Passage fourni:
29 sept. 2022

Pourquoi Joe Biden a-t-il ordonné la destruction irréparable de Nord Stream 1 et 2 ? par Jean-Pierre Bensimon

 Le "coup" des pipe-lines, loin de conforter les positions américaines vis-à-vis de ses alliés et de la Russie, pourrait traduire l'impuissance de Washington devant la tournure des évènements.


On ne s'étendra pas ici sur les preuves de la responsabilité de Biden and Co dans la destructions des deux pipe-lines stratégiques russes. Les média ont donné les preuves, l'annonce de la fin de Nord Stream par le président lui-même le 7 février dernier, la haute technicité de l'opération, la forte présence de navires et d'hélicoptères militaires américains dans la zone des explosions, les félicitations d'un parlementaire polonais, etc. Confiées aux experts des services action US, les destructions ont été surement calibrées pour mettre les installations russes définitivement hors service.

Ce qui est beaucoup plus délicat, c'est de comprendre le mieux possible ce qui a conduit Biden à agir aussi brutalement contre des infrastructures russes dont la construction a pris presque deux décennies et qui ont coûté  plusieurs dizaines de milliards de dollars.

On peut chercher dans trois directions: le rapport à l'Allemagne, le rapport à l'Union européenne, le rapport à la Russie.

1) Vis-à-vis de l'Allemagne, il faut rappeler les précieuses indications de Georges Friedman, le fondateur Stratpol, le think tank proche de la CIA, dans sa conférence devant The Chicago Council en avril 2015:

"La préoccupation primordiale des États-Unis, pour laquelle nous avons livré des guerres depuis un siècle – la Première, la Seconde, la guerre froide – a été la relation entre l’Allemagne et la Russie. Car, unies, elles sont la seule force qui pourrait nous menacer. Et nous devons nous assurer que cela n'arrivera pas."

[Tâches de compréhension de figures]
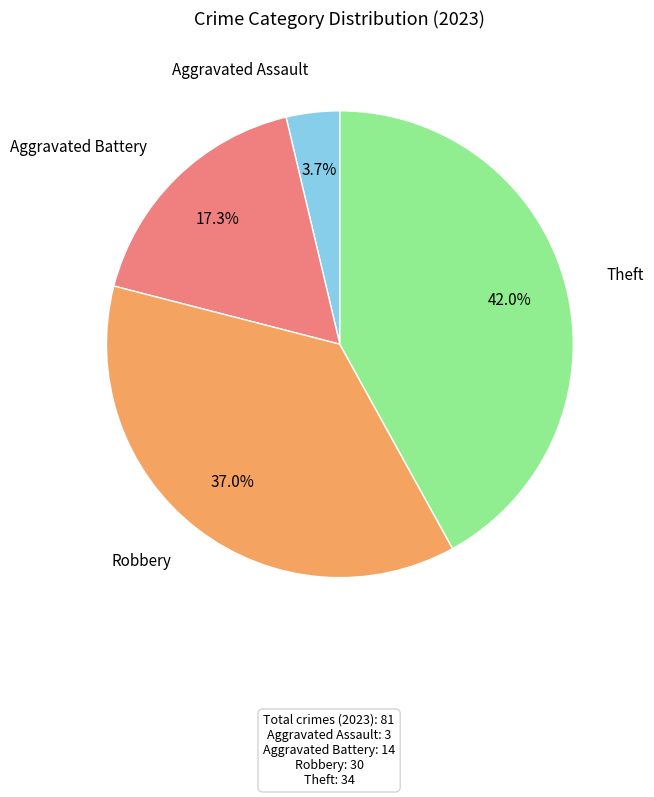

Approximately how many times larger is the value at Theft compared to Aggravated Battery?

2.4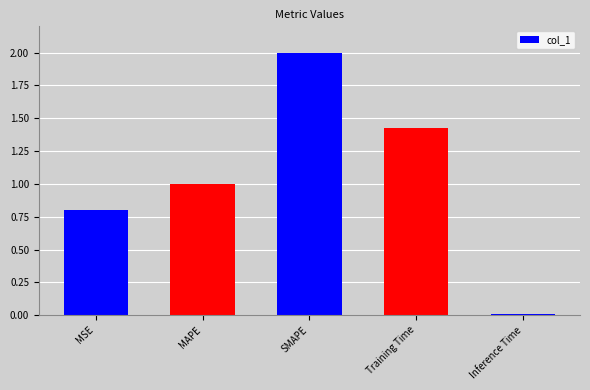

List the labels in order of value, largest first.

SMAPE, Training Time, MAPE, MSE, Inference Time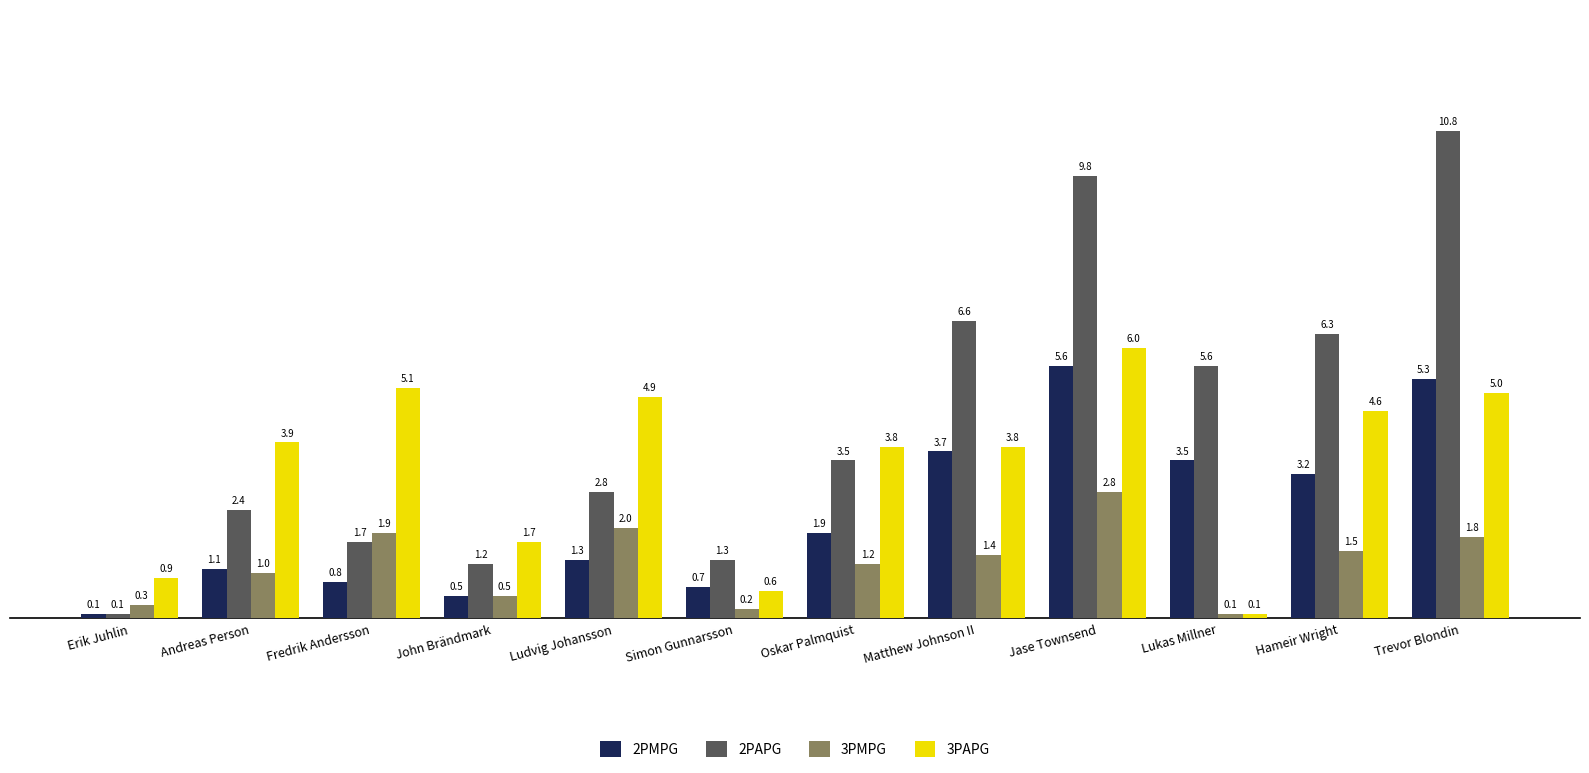

Rank the categories by 3PMPG value from highest to lowest.

Jase Townsend, Ludvig Johansson, Fredrik Andersson, Trevor Blondin, Hameir Wright, Matthew Johnson II, Oskar Palmquist, Andreas Person, John Brändmark, Erik Juhlin, Simon Gunnarsson, Lukas Millner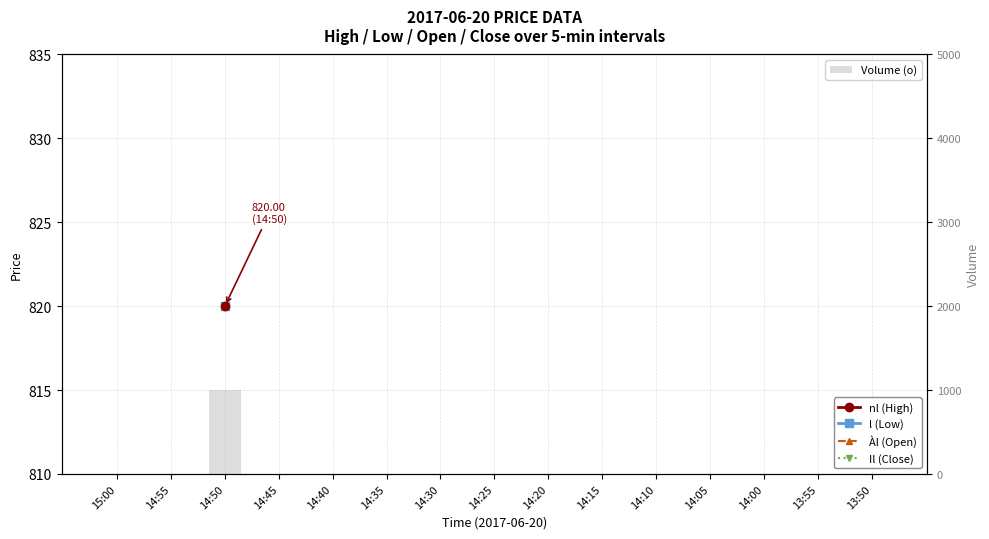

What is the label of the 7th bar from the right?

14:20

Tâche A: D'après le texte sur la destruction de Nord Stream, devant quelle institution Georges Friedman a-t-il prononcé sa conférence d'avril 2015 ?
Tâche B: Reprenez le texte sur la destruction de Nord Stream juste après la dernière phrase de la citation de Georges Friedman.
Les enregistrements forment un matériau à part, indépendant du passage fourni.

Réponse rédigée A: Devant The Chicago Council.

Réponse rédigée B:
Or les deux pipelines qui viennent d'être détruits sont l'expression la plus tangible depuis deux décennies de ce rapprochement russo-allemand tant redouté à Washington. L'idée structurante de la politique européenne des États-Unis au moins depuis les écrits de Zbigniew Brzezinski, c'est de tenir les positions les plus fortes aux deux bouts de l'Eurasie. Le centre est occupé par la Russie et la Chine, considérées comme structurellement rétives à la férule de l'Oncle Sam. Pour les Américains, assurer le leadership de l'Europe de l'Ouest d'un coté, du Japon et de la Corée de l'autre est le seul moyen de maintenir de l'extérieur leur prééminence sur les continents européen et asiatique, clé unique de leur hégémonie planétaire. Or le "bout" ouest est dominé par l'Allemagne. C'est d'abord d'elle qu'il faut obtenir la reconnaissance du bien-fondé de l'autorité de Washington.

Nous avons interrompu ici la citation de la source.